Kelly's career began as a high-school copyboy for the New York Journal-American.  While participating in a training program and riding with a reporter and photographer team, one night he met famed columnist and fellow ambulance-chaser Walter Winchell sitting in a street.  Winchell, a pioneering columnist and radio reporter beginning in the Roaring Twenties, was cradling in his lap the head of a car accident victim, who was gushing, "Walter! Walter!" in happiness over his brush with fame.

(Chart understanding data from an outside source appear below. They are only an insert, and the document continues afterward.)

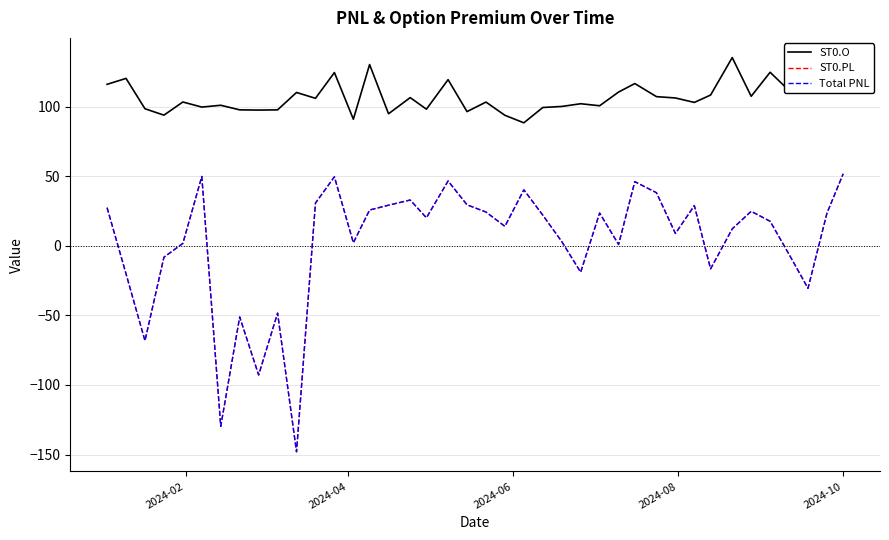

What is the value of the Total PNL point at the 28th from the left?

0.9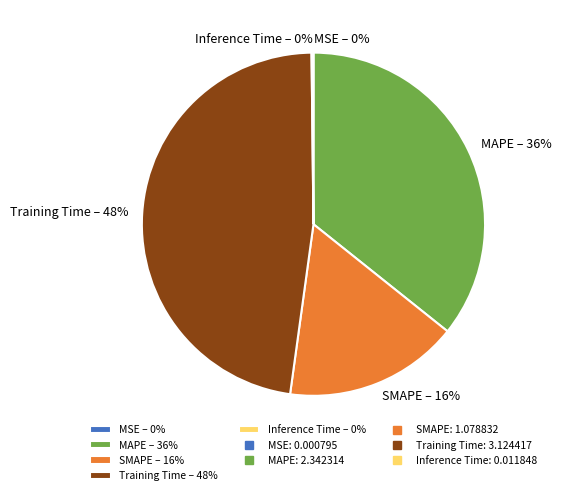

To the nearest percent, what percentage of the pie is SMAPE – 16%?

16%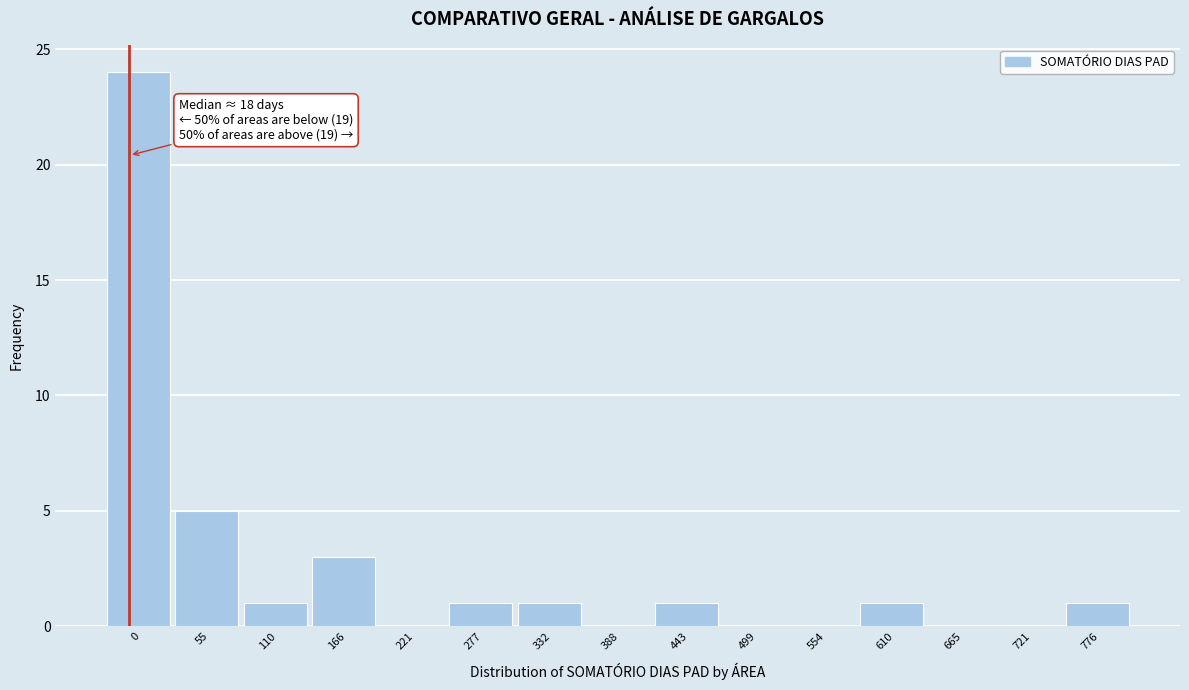

Reading left to right, transcribe all the data shown in this chart.

0=24	55=5	110=1	166=3	221=0	277=1	332=1	388=0	443=1	499=0	554=0	610=1	665=0	721=0	776=1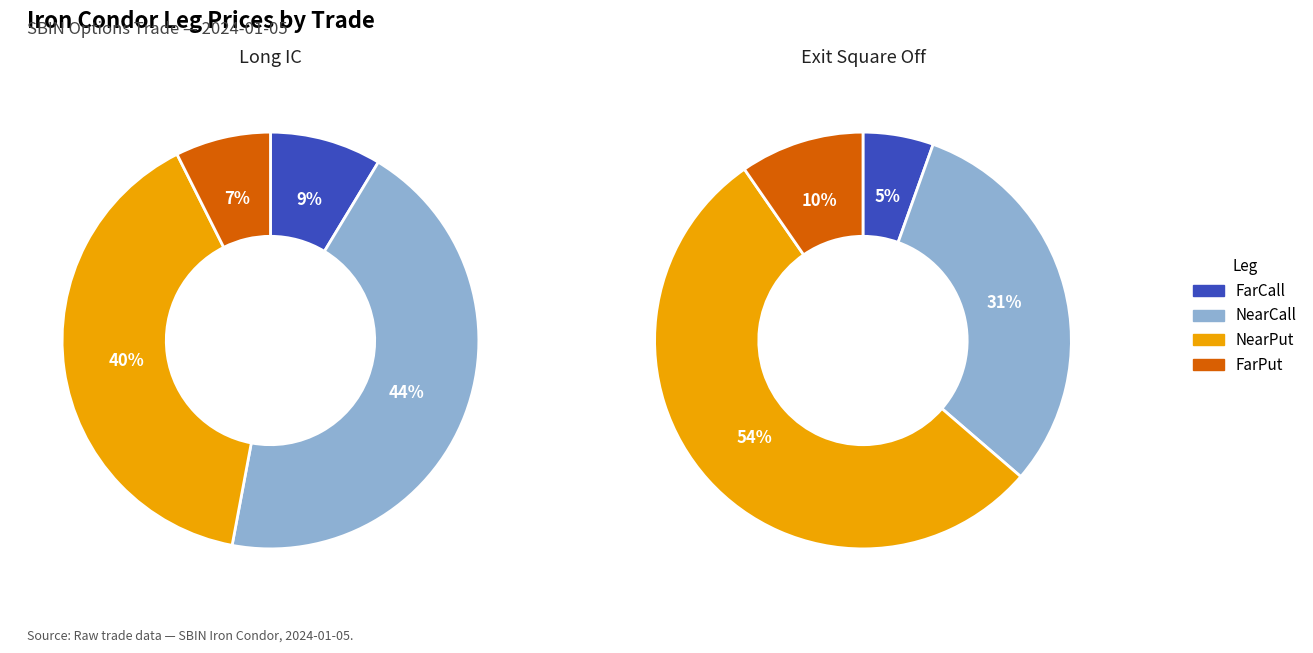

Which slice is the largest?

Exit Square Off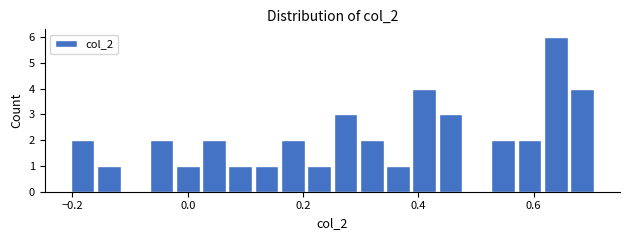

Around what value on the x-axis is the tallest bar? Give the approximate position of its centre, as read against the axis.

0.64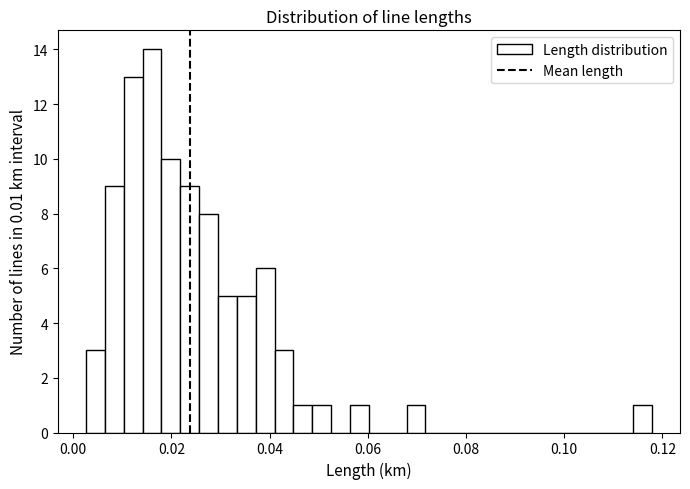

Around what value on the x-axis is the tallest bar? Give the approximate position of its centre, as read against the axis.

0.016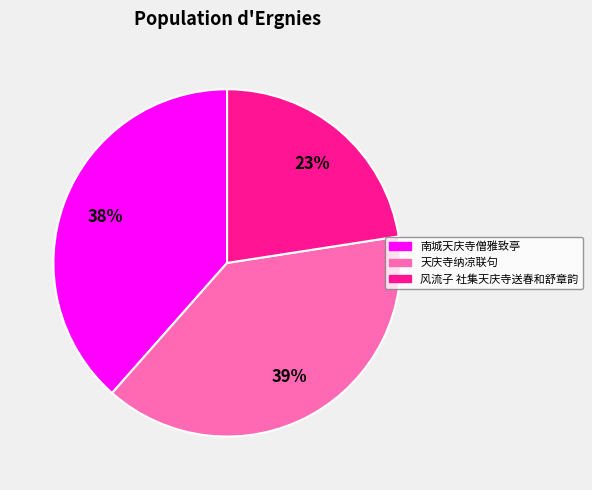

How many slices are in this pie chart?

3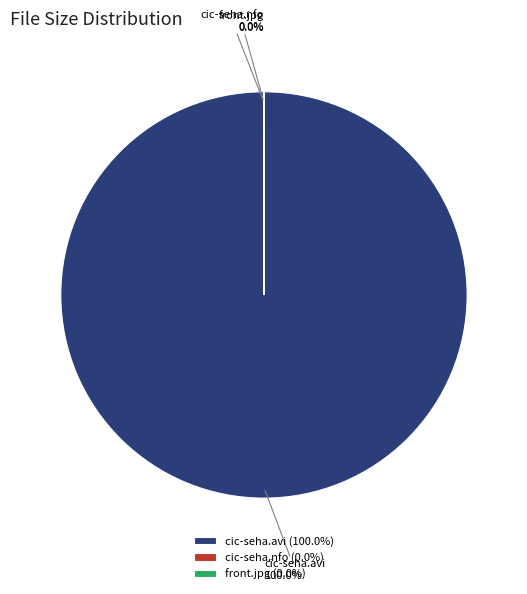

What is the majority slice?

cic-seha.avi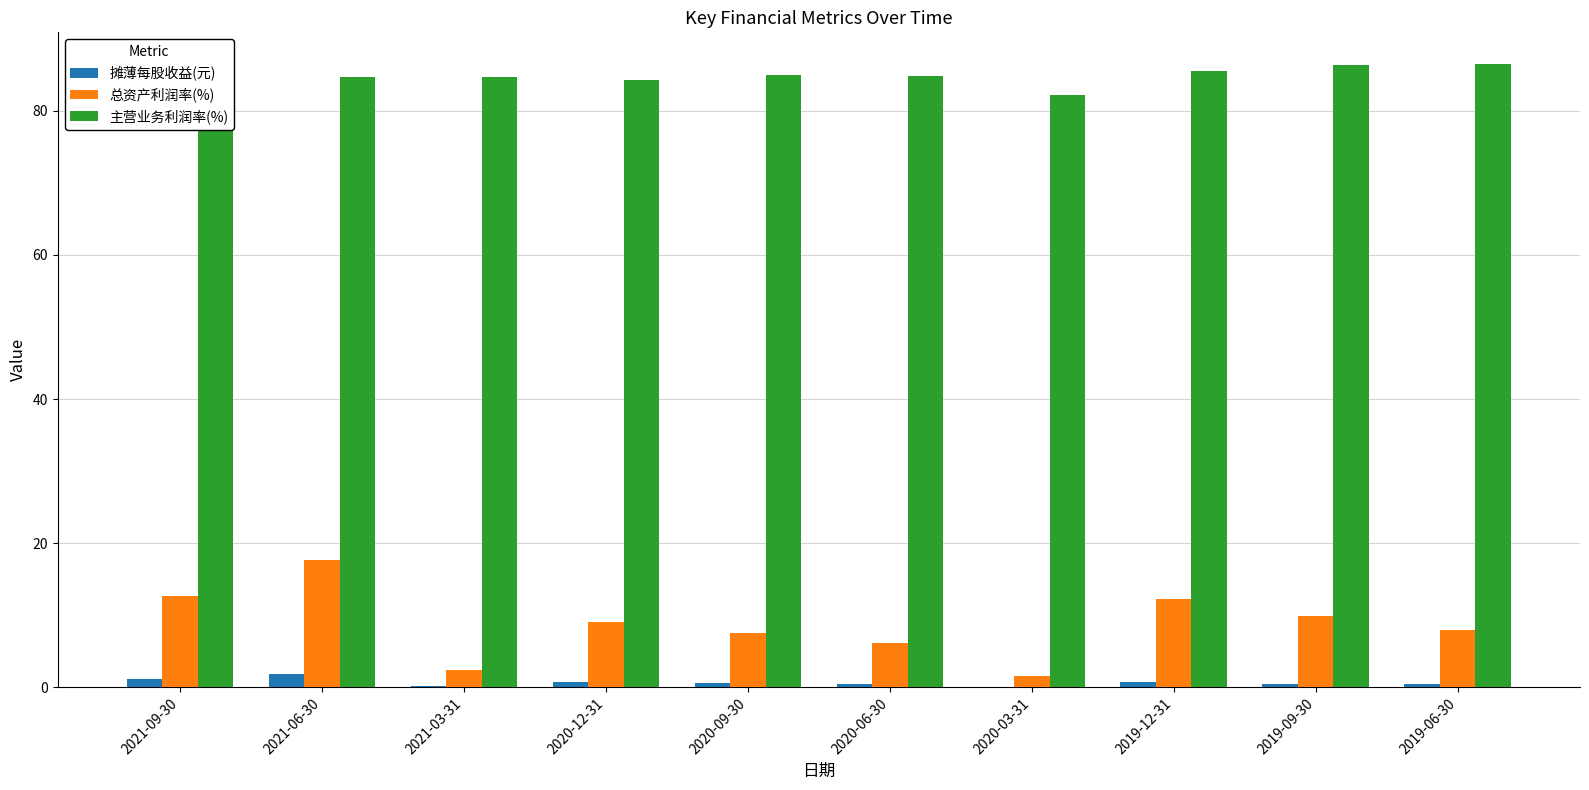

Are the bars horizontal?

No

After a stint with a New Haven newspaper and television station Kelly returned to New York to report for United Press Movietone Television News on national assignments.  His coverage of the Kennedy 1960 campaign included responsibilities as the pool reporter on Election Night at Kennedy's home in Hyannis, Massachusetts.  In February 1965, he obtained an exclusive interview for NBC with Malcom X in which the black leader correctly predicted that he would not make it through the weekend without assassination. Kelly's other work in the 1960s included first-hand reports of astronaut John Glenn's lift-off, and Soviet Premier Nikita Khrushchev's iconic speech at the United Nations banging his shoe on a desktop for emphasis.  As night editor of NBC's headquarters news desk, Kelly obtained permission from FBI Director J. Edgar Hoover for exclusive arrest footage of 13 Ku Klux Klan members for the infamous "Mississippi Burning" murders of two civil rights activists whose bodies were dumped in a swamp.  Kelly was covering the United Nations Security Council when U.S. Ambassador Henry Cabot Lodge removing a secret microphone from artwork installed in the Moscow embassy.  Soviets had given the embassy a decorative U.S. seal, but with a microphone in the eagle's beak.

Read more: John Kelly

   

Andrew KreigJustice Integrity Project Executive Director Andrew Kreig has two decades experience as an attorney and non-profit executive in Washington, DC.  An author and longtime investigative reporter, his primary focus since 2008 has been exploring allegations of official corruption and other misconduct in federal agencies.  Also, he has been a consultant and volunteer leader in advising several non-profit groups fostering cutting-edge applications within the communications industries.  In 2008, he became a senior fellow with the Schuster Institute for Investigative Journalism at Brandeis University and an affiliated research fellow with the Information Economy Project at George Mason University School of Law.  As president and CEO of the Wireless Communications Association International (WCAI) from 1996 until 2008, Kreig led its worldwide advocacy that helped create the broadband wireless industry.  Previously, he was WCAI vice president and general counsel, an associate at Latham & Watkins, law clerk to a federal judge, author of the book Spiked about the newspaper business and a longtime reporter for the Hartford Courant. A description of Spiked is here. Listed in Who’s Who in America and Who’s Who in the World from the mid-1990s and currently, he holds law degrees from the University of Chicago School of Law and from Yale Law School.  His undergraduate degree is from Cornell University.